Project Monitoring and Information Systems

Learning Module

This chapter starts with a concept that not only have I never done, I never thought it could be done, until Meredith pointed it out to me. The concept is planning the monitoring-controlling cycle. The monitoring-control of my projects has always been dictated to me, and usually required by my contracts. For example, if I had to present the status of my projects on the third Wednesday of the month, I had to write the report Monday or Tuesday, and for that I had to gather the requested information shortly before. I don't recall anyone asking me if the monthly reporting was appropriate. Nor if the level of detail I had to report was needed. The accountants wanted the expenditures for the last four weeks, unless it was a five week month ....due on Monday, unless Monday was a legal holiday, in which case it is due on the preceding Friday.....I worked as a subcontractor for one major worldwide engineering and construction firm, that published due dates and reporting requirements for ALL their jobs - one year in advance. The Project Controls Reporting Cycle was its name. There were no deviations permitted. If their clients wanted different reports on different days, we had to do two sets of reports, one for the home office and one for the client. Still Meredith points out that if you can, designing the reporting and controlling relevant to what is being controlled is best, and this should be designed in the planning phase of the project. He has good explanations of that planning process.
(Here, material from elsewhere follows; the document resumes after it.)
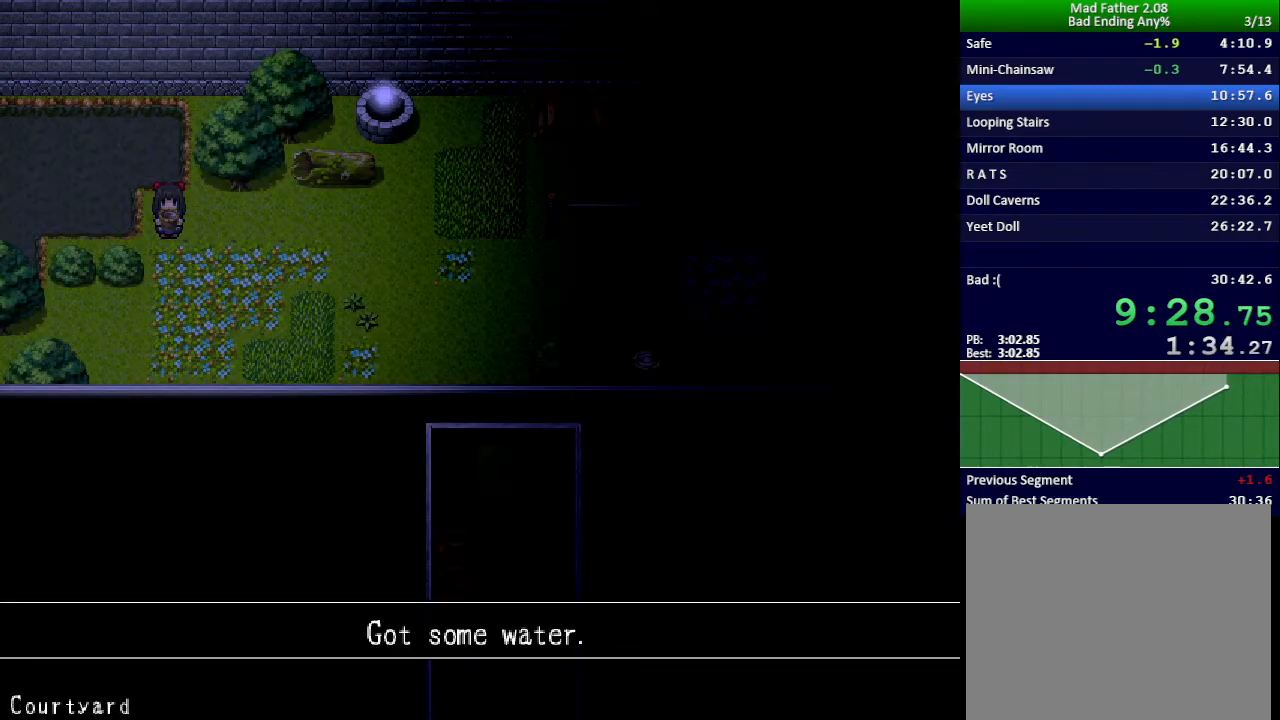
{"keys": ["z"], "events": [[484, "z", "down"]]}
Anyone from the home office who tries to get information from a construction superintendent, with the question, "How's it going?," always gets the same answer, "Just fine." Field people are loth to tell the home office of their problems, unless they are clearly home office problems, like late paychecks. Some reasons for this are: 1. The superintendent wants to feel 100% responsible for his job, hence any problems are his problems and not the home office's. 2. The home office may send someone to his job to "help" him with the problem, which he believes will make the problem worse. 3. He believes the problem is actually his fault, and wants time to cover it up. 4. Lastly, and this applies to all project managers, "Project Teams detest progress reporting because it vividly manifests their lack of progress." Which is one of the Laws of Project Management. Those laws have hung on the wall of all my project offices at least the last 15 years. I have not been able to contact the original publisher, International Systems, but want to give them the credit.

Your author, on page 445, subtlety points out the danger of having rewards or punishments for the project team too closely tied to the budget and reporting system. That provides a tremendous incentive for loading the system in their favor. Also, it provides an incentive for key people to avoid difficult or "snake bit" projects, when those are precisely the jobs that need good people. Another difficulty is that the project boss may overstate his progress to get a bonus one year, then leave the company before things catch up to him. This seems shortsighted, surely the big bosses will notice this and somehow get their revenge? Not really. To the big bosses, it will appear the jobs were going very well when the former project boss was on the job, then crashed after he left. They will blame the new manager, who will blame the old manager. That's one reason for project auditing, which we look at in Chapter 12.

The concept of "Earned Value Chart," which starts on page 450, discuss various presentations of the fact that a project could be over budget with respect to the schedule, but under budget for the amount of work produced. There are many approaches to this problem and what is presented is about the best you can do, if you have work items that lend themselves to quantitative reporting.